Goal of the exercise:
Recast the lines of the records below as a numbered list, one entry per line and with blank lines dropped, running from the line with "Wichtige Überlegungen vor dem" through the line with "Prüfen Sie zudem frühzeitig die vorhandene".

Task material:
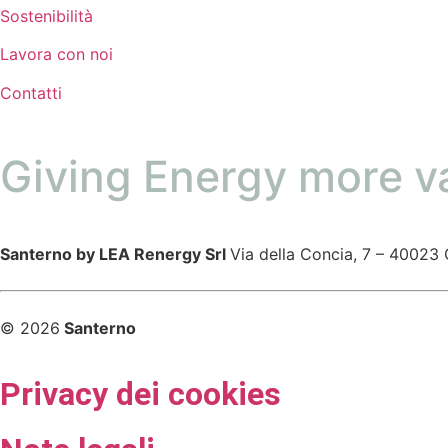
Sostenibilità
Lavora con noi
Contatti
Giving Energy more v
Santerno by LEA Renergy Srl
Via della Concia, 7 – 40023 
© 2026
Santerno
Privacy dei cookies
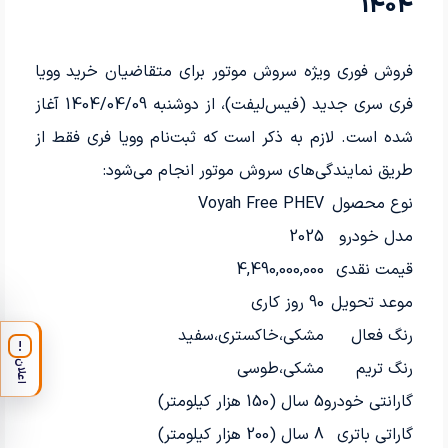
1404
فروش فوری ویژه سروش موتور برای متقاضیان خرید وویا
فری سری جدید (فیس‌لیفت)، از دوشنبه 1404/04/09 آغاز
شده است. لازم به ذکر است که ثبت‌نام وویا فری فقط از
طریق نمایندگی‌های سروش موتور انجام می‌شود:
نوع محصول
Voyah Free PHEV
مدل خودرو
2025
قیمت نقدی
4,490,000,000
موعد تحویل
90 روز کاری
رنگ فعال
مشکی،خاکستری،سفید
!
رنگ تریم
مشکی،طوسی
اعلان
گارانتی خودرو
5 سال (150 هزار کیلومتر)
گاراتی باتری
8 سال (200 هزار کیلومتر)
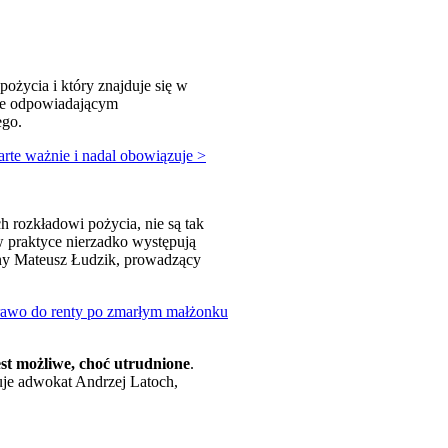
ożycia i który znajduje się w
sie odpowiadającym
ego.
rte ważnie i nadal obowiązuje >
h rozkładowi pożycia, nie są tak
w praktyce nierzadko występują
awny Mateusz Łudzik, prowadzący
prawo do renty po zmarłym małżonku
est możliwe, choć utrudnione
.
uje adwokat Andrzej Latoch,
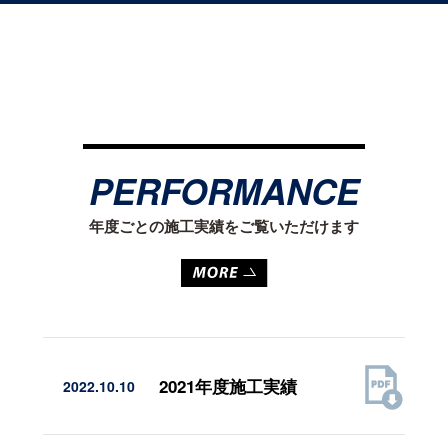
PERFORMANCE
年度ごとの施工実績をご覧いただけます
2021年度施工実績
2022.10.10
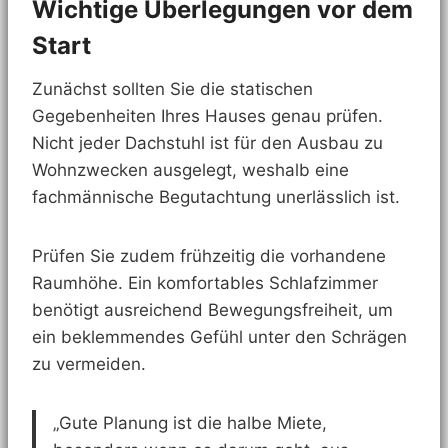
Wichtige Überlegungen vor dem
Start
Zunächst sollten Sie die statischen
Gegebenheiten Ihres Hauses genau prüfen.
Nicht jeder Dachstuhl ist für den Ausbau zu
Wohnzwecken ausgelegt, weshalb eine
fachmännische Begutachtung unerlässlich ist.
Prüfen Sie zudem frühzeitig die vorhandene
Raumhöhe. Ein komfortables Schlafzimmer
benötigt ausreichend Bewegungsfreiheit, um
ein beklemmendes Gefühl unter den Schrägen
zu vermeiden.
„Gute Planung ist die halbe Miete,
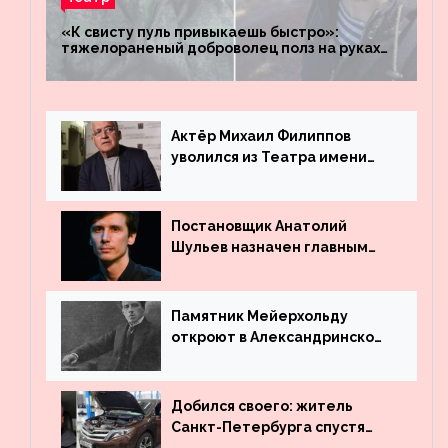
«К свисту пуль привыкаешь быстро»:
тяжелораненый доброволец полз на руках
четыре километра через заминированное
поле
Актёр Михаил Филиппов
уволился из Театра имени
Маяковского
Постановщик Анатолий
Шульев назначен главным
режиссёром Театра имени
Вахтангова
Памятник Мейерхольду
откроют в Александринском
театре
Добился своего: житель
Санкт-Петербурга спустя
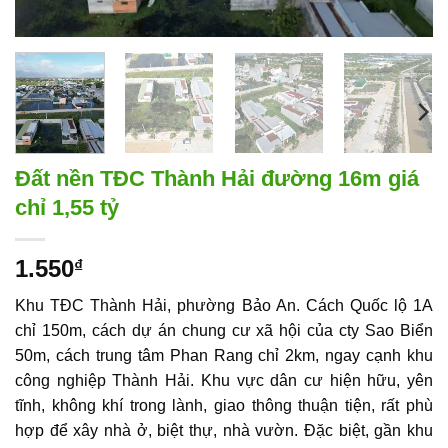
Đất nền TĐC Thành Hải đường 16m giá
chỉ 1,55 tỷ
1.550
₫
Khu TĐC Thành Hải
, phường Bảo An. Cách Quốc lộ 1A
chỉ 150m, cách dự án chung cư xã hội của cty Sao Biển
50m, cách trung tâm Phan Rang chỉ 2km, ngay cạnh
khu
công nghiệp Thành Hải
. Khu vực dân cư hiện hữu, yên
tĩnh, không khí trong lành, giao thông thuận tiện, rất phù
hợp để xây nhà ở, biệt thự, nhà vườn. Đặc biệt, gần khu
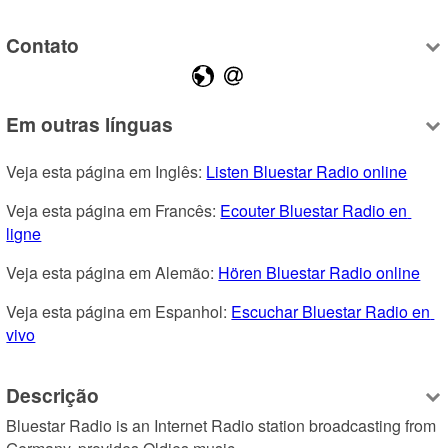
Contato
Em outras línguas
Veja esta página em Inglês: 
Listen Bluestar Radio online
Veja esta página em Francês: 
Ecouter Bluestar Radio en 
ligne
Veja esta página em Alemão: 
Hören Bluestar Radio online
Veja esta página em Espanhol: 
Escuchar Bluestar Radio en 
vivo
Descrição
Bluestar Radio is an Internet Radio station broadcasting from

Reply:
1. Wichtige Überlegungen vor dem
2. Start
3. Zunächst sollten Sie die statischen
4. Gegebenheiten Ihres Hauses genau prüfen.
5. Nicht jeder Dachstuhl ist für den Ausbau zu
6. Wohnzwecken ausgelegt, weshalb eine
7. fachmännische Begutachtung unerlässlich ist.
8. Prüfen Sie zudem frühzeitig die vorhandene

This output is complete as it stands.